The Alpine skier known for her resilience said she plans to compete next week in both the downhill and super-g events at the World Championships. Those will be the final races of a long career that has brought 82 World Cup wins, 20 World Cup titles, three Olympic medals and seven World Championship medals, making Vonn what many consider the greatest female skier in American history.

But the last few years have been full of “more injuries and surgeries than I care to admit,” Vonn said. “I have always pushed the limits of ski racing, and it has allowed me to have amazing success but also dramatic crashes.”

The 34-year-old skier is Under Armour’s longest standing athlete endorser, having signed with the brand at age 16.

“We are incredibly proud of Lindsey’s unprecedented accomplishments both on and off the slopes,” Tori Hanna, sports marketing director for Under Armour, said in a statement. “Lindsey’s unwavering determination and will have paved the way for the next generation of athletes.”
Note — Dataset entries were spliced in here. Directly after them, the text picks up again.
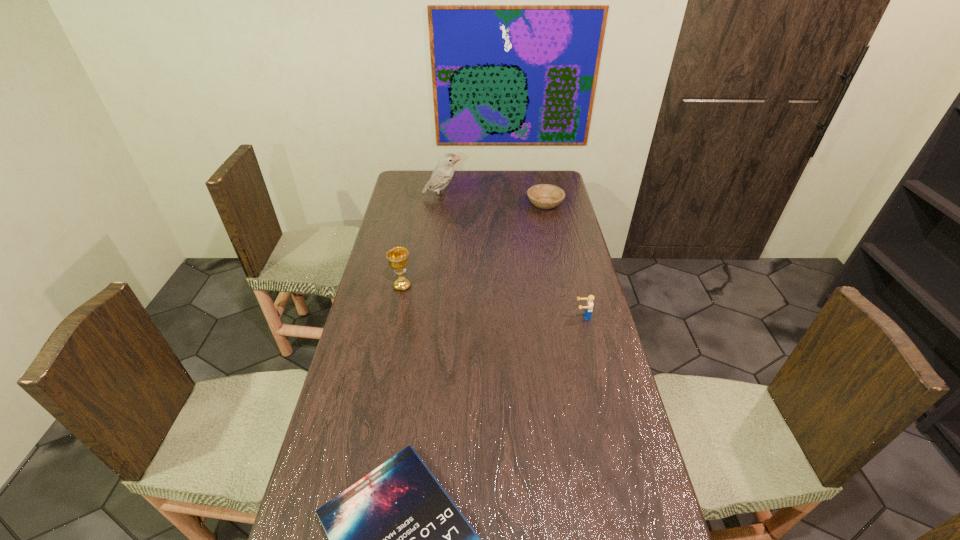
The width and height of the screenshot is (960, 540). Find the location of `the tallest object`. the tallest object is located at coordinates (444, 171).

At what (x,y) coordinates should I click in order to perform the action: click on the third farthest object. Please return your answer as a coordinate pair (x, y). Looking at the image, I should click on (398, 259).

Identify the location of chalice. (398, 259).

At what (x,y) coordinates should I click in order to perform the action: click on the second nearest object. Please return your answer as a coordinate pair (x, y). Looking at the image, I should click on (589, 304).

Identify the location of Lego. (589, 304).

What are the coordinates of `the second shortest object` in the screenshot? It's located at (544, 196).

At what (x,y) coordinates should I click in order to perform the action: click on vacant space situated 0.240m at the face of the tallest object. Please return your answer as a coordinate pair (x, y). This screenshot has width=960, height=540. Looking at the image, I should click on (513, 197).

Image resolution: width=960 pixels, height=540 pixels. I want to click on free space located on the right of the chalice, so click(x=429, y=286).

Find the location of a particular element. free region located 0.370m on the face of the Lego is located at coordinates (467, 316).

This screenshot has width=960, height=540. Identify the location of free spot located on the face of the Lego. (458, 316).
Moving forward with Vonn and the brand, “we have some special things planned,” said Diane Pelkey, an Under Armour spokeswoman.

Vonn said on Facebook that she had kept under wraps a surgery she underwent last spring in which a large portion of the cartilage that had de-laminated from her bone was removed. And she said a crash in Lake Louise before last year’s Winter Olympics was much more painful than she let on. She continued to race, she said, because she wanted to win a medal in the Olympics for her late grandfather. She did — a bronze in the downhill, becoming the oldest women to win an Alpine medal.

She fought back in rehab over the summer only to crash during a Super G training run in November at Copper Mountain, Colorado, injuring her left knee, tearing her LCL, lateral collateral ligament, and suffering three fractures. She has been undergoing extensive therapy and training and wearing a knee brace but said she is not able to make the turns to compete the way she once did.

Vonn’s many setbacks were at the heart of the Under Armour’s Unlike Any women’s campaign she starred in last year, which included a short film released just days before last February’s Winter Games in South Korea, Vonn’s first Olympics since 2010. She missed the 2014 Olympics because of a serous knee injury. Under Armour’s campaign celebrated female athletes who shatter expectations and looked at ways in which debilitating injuries served to motivate Vonn.

“At this point, arthritis is the least of my worries, and I hope I can still ski with my kids some day,” Vonn said in her Facebook post on Friday.

She took to social media in part to let her fans know she’s not giving up, just starting a new chapter.

“Don’t lose faith in your dreams, keep fighting for what you love, and if you always give everything you have you’ll be happy no matter what the outcome,” she said.